Recentemente, uma equipe de pesquisadores contestou a afirmação de que o Tyrannosaurus rex possuía inteligência comparável à dos macacos modernos. Em um estudo anterior, a neurocientista Suzana Herculano-Houzel sugeriu que os números de neurônios dos terópodes, como o T. rex, eram "semelhantes aos dos macacos", o que indicaria não apenas um tamanho gigantesco, mas também uma longevidade e cognição flexíveis.
No entanto, o novo grupo de pesquisadores, liderado pelo biólogo Kai Caspar da Universidade Heinrich Heine em Düsseldorf, argumentou que as contagens de neurônios e o tamanho relativo do cérebro são métricas "falhas" para avaliar a inteligência de animais antigos, e que o T. rex provavelmente tinha um número de neurônios "significativamente menor do que o proposto anteriormente". Caspar destacou em um comunicado da Universidade de Bristol que não é prática adequada prever a inteligência em espécies extintas com base apenas em reconstruções de contagens de neurônios a partir de endocastas.
A pesquisa de Herculano-Houzel tinha como base um banco de dados existente de contagens de neurônios em sauropsídeos vivos, um grupo que inclui aves e escamados, e extrapolou esses dados para dinossauros e pterossauros, extintos há cerca de 66 milhões de anos. "Os leitores devem analisar as evidências e tirar suas próprias conclusões," afirmou Herculano-Houzel ao LA Times, defendendo o rigor científico.
Darren Naish, paleozoólogo da Universidade de Southampton e coautor da nova pesquisa, comentou que a ideia de um T. rex com inteligência de babuíno é fascinante e assustadora, pois poderia reinventar nossa visão do passado, mas reiterou que os dados disponíveis vão contra essa noção, aproximando mais o T. rex de crocodilos inteligentes do que de primatas.
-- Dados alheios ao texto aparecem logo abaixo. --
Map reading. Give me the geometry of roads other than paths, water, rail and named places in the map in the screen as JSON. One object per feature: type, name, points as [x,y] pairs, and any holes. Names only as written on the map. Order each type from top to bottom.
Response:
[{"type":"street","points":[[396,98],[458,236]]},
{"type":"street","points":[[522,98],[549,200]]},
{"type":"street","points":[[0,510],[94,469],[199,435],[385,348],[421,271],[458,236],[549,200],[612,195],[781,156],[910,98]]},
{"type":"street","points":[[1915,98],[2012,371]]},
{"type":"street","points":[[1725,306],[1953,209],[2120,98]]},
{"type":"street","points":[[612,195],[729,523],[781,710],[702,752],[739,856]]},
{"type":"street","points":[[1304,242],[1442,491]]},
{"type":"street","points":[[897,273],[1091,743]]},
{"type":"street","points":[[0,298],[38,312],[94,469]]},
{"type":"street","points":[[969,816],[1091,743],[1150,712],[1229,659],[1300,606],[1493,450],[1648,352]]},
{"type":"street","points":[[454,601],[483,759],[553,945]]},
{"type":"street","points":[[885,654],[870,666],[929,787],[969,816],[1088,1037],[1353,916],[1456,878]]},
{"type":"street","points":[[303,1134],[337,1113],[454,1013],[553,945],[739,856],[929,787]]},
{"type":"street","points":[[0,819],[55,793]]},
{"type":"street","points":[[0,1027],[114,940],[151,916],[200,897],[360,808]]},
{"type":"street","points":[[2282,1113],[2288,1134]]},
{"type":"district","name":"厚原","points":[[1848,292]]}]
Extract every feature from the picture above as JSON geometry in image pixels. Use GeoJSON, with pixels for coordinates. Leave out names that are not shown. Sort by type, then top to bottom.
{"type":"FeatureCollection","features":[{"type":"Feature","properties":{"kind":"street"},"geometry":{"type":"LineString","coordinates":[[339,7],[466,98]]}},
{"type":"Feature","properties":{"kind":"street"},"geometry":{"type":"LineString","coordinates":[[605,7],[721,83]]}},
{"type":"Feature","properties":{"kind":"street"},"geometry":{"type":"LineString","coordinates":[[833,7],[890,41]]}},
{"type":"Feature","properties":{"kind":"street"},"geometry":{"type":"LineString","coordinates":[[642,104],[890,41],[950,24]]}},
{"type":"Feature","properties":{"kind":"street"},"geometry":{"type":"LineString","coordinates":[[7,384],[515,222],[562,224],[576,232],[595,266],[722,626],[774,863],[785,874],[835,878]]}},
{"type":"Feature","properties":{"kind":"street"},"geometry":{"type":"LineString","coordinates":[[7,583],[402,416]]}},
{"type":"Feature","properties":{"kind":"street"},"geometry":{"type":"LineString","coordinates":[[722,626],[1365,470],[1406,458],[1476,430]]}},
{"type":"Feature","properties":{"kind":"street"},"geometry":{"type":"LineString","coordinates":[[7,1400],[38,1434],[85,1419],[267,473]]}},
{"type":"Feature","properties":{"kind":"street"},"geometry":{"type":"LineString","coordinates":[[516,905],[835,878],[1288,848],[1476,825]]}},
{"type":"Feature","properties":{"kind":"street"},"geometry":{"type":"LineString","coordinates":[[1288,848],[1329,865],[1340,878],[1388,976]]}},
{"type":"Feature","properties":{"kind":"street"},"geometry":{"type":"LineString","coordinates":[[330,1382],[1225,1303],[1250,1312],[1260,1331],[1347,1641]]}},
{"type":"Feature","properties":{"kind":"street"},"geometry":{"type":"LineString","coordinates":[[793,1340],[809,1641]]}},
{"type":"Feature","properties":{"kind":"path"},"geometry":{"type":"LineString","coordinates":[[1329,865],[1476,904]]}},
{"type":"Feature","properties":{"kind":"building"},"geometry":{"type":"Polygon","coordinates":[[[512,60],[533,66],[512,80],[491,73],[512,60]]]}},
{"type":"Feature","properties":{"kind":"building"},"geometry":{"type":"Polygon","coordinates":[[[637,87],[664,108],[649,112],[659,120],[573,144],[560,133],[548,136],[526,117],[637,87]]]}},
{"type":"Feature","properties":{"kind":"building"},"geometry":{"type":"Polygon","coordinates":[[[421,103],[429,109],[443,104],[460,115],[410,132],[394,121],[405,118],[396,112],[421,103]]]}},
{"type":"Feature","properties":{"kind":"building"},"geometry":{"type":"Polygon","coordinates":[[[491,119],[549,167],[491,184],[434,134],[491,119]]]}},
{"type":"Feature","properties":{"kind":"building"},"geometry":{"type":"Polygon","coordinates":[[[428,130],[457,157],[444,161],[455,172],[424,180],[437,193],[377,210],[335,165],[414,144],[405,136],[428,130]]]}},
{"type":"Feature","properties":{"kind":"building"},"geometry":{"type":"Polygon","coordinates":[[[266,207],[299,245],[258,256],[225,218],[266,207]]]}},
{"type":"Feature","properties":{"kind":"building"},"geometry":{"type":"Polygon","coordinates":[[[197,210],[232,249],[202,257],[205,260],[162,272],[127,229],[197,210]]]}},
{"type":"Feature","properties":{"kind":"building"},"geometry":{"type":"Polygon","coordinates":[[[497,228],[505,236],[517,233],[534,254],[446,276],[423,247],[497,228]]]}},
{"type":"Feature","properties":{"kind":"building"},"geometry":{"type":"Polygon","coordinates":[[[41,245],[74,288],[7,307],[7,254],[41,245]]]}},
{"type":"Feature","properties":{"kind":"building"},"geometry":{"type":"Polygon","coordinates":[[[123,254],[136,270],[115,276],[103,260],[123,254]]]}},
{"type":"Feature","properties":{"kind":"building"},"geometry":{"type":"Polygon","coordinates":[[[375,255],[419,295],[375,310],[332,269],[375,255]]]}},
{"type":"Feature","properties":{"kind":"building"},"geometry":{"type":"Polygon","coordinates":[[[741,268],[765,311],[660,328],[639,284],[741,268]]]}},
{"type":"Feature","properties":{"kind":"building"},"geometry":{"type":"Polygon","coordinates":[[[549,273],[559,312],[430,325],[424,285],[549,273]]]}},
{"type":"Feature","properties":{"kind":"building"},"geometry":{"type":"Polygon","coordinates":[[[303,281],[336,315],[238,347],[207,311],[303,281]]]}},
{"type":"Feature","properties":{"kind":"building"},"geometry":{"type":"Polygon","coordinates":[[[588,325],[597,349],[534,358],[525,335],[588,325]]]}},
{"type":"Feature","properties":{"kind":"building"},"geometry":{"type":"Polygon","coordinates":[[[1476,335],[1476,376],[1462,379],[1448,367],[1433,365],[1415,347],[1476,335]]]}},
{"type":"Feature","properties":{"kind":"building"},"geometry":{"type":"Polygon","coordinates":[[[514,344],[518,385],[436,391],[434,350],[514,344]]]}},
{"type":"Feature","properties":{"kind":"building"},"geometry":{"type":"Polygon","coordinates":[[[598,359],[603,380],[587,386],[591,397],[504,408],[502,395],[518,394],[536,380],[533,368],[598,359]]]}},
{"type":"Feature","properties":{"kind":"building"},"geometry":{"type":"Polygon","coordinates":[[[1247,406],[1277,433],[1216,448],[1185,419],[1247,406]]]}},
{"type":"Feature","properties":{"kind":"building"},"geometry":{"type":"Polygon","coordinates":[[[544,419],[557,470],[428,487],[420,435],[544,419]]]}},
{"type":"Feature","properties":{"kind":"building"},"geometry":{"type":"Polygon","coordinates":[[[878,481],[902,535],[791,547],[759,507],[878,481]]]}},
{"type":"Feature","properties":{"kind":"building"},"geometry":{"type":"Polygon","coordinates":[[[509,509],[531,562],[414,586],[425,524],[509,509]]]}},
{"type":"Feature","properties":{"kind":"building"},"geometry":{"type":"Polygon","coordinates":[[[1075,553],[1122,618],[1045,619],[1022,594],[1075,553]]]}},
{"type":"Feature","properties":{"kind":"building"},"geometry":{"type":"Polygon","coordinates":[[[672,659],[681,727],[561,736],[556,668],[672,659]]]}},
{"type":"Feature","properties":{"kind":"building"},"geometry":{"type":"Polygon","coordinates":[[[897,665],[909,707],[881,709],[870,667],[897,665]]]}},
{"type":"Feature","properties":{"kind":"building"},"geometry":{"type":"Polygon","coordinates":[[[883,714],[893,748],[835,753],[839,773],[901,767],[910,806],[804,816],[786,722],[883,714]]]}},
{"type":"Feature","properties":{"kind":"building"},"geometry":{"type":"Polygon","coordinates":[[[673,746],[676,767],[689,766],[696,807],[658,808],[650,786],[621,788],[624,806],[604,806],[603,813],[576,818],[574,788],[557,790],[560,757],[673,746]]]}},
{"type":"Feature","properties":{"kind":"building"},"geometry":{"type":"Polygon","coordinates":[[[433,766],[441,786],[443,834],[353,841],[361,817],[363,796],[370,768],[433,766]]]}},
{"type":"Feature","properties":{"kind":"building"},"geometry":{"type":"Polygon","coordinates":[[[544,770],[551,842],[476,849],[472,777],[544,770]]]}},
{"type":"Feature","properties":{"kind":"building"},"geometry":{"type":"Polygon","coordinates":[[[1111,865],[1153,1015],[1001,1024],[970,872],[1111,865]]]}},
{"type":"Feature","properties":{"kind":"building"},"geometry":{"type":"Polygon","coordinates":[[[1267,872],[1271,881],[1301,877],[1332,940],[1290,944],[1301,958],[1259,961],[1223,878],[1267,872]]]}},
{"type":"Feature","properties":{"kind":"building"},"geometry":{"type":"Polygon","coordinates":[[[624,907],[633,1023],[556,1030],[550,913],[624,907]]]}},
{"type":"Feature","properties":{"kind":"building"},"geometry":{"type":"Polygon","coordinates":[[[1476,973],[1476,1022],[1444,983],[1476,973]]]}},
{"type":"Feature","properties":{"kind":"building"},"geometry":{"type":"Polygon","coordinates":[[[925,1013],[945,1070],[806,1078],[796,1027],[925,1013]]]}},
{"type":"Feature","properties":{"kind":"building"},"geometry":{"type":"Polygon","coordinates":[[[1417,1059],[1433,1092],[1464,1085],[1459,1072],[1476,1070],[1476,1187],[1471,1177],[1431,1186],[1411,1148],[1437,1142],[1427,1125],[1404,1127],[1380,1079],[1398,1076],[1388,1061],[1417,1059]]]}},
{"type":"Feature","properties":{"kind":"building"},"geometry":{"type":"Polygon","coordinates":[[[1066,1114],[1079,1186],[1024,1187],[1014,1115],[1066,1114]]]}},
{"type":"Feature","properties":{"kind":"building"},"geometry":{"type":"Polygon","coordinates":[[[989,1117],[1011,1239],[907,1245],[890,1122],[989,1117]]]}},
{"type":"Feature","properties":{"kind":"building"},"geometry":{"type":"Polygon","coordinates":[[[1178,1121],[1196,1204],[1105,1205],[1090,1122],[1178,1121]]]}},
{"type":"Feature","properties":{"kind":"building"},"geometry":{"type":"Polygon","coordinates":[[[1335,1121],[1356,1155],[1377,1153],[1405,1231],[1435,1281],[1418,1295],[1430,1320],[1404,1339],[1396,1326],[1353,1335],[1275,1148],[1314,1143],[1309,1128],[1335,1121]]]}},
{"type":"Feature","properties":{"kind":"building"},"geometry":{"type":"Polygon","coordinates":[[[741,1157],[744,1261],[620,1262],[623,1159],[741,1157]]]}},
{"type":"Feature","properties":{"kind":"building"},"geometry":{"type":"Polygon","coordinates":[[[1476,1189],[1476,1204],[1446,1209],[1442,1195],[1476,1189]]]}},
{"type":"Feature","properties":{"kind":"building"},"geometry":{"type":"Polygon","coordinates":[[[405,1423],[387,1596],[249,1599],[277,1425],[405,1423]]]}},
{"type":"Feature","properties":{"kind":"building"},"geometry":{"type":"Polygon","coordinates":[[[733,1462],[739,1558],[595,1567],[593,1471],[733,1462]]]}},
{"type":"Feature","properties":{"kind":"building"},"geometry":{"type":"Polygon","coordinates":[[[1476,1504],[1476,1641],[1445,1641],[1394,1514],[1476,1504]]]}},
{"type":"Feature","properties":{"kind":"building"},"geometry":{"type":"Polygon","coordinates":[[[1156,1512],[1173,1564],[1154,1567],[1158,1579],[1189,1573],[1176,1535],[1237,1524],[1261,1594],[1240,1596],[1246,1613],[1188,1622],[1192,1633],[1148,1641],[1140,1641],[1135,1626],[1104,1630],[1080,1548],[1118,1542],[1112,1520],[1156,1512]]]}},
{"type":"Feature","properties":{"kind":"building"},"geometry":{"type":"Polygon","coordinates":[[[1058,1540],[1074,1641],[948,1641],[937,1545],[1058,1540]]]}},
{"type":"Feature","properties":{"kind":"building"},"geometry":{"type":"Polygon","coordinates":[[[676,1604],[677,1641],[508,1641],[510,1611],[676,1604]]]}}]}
Apesar do fascínio popular e do debate científico sobre a inteligência do T. rex, especialistas apontam que é mais fácil estudar animais atuais do que extrapolar a inteligência de uma criatura cujos cérebros fossilizados não estão disponíveis para análise. O estudo também toca na questão de quais animais poderiam desenvolver inteligência no nível humano no futuro, um tema que gera diversas e interessantes opiniões entre os especialistas. Ainda assim, parece que a comunidade científica prefere debater a inteligência do extinto T. rex a tentar experimentos arriscados para reviver sua astúcia, numa alusão a enredos de ficção científica.